▶ What needs to be done
Would you retype, word for word, the line with "btn_reg[i] <= 0;" and each line after it to the end of the entries below, leaving the pictures out?

▶ Record set
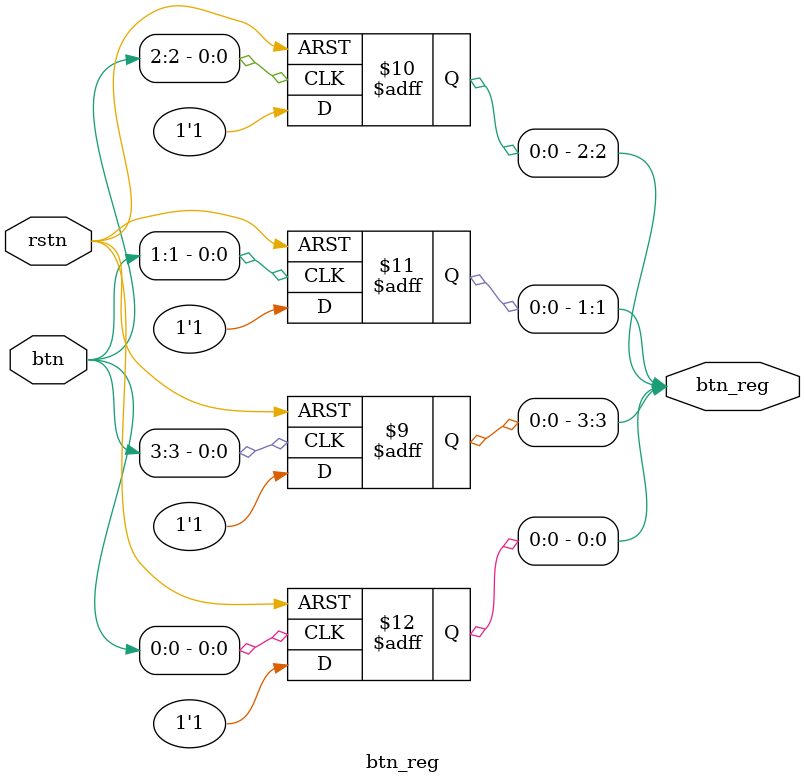
<source format=v>

module btn_reg(
    input wire [3:0] btn,
    input wire rstn,
    output reg [3:0] btn_reg
  );

  genvar i;
  generate
    for(i=0; i<4; i=i+1)
      begin
        always @(posedge btn[i] or negedge rstn)
          begin
            if(!rstn)
              begin
                btn_reg[i] <= 0;
              end
            else
              begin
                btn_reg[i] <= 1;
              end
          end
      end
  endgenerate

endmodule

</source>
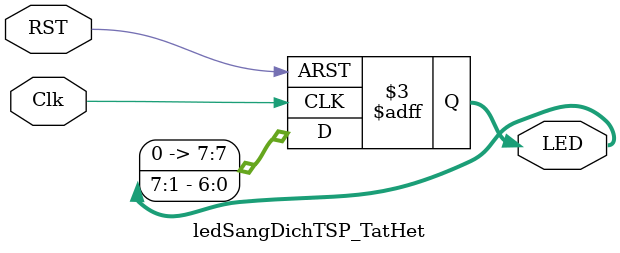
<source format=v>

`timescale 1ns/1ps

module ledSangDichTSP_TatHet (
    input Clk, RST,
    output reg [7:0] LED
);

    always @ (posedge Clk or posedge RST) begin
        if (RST) 
            LED = 8'b1000_0000;
        else
            LED = LED >> 1;
    end

endmodule

</source>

▶ Answer box
                btn_reg[i] <= 0;
              end
            else
              begin
                btn_reg[i] <= 1;
              end
          end
      end
  endgenerate

endmodule

</source>
<source format=v>

`timescale 1ns/1ps

module ledSangDichTSP_TatHet (
    input Clk, RST,
    output reg [7:0] LED
);

    always @ (posedge Clk or posedge RST) begin
        if (RST) 
            LED = 8'b1000_0000;
        else
            LED = LED >> 1;
    end

endmodule

</source>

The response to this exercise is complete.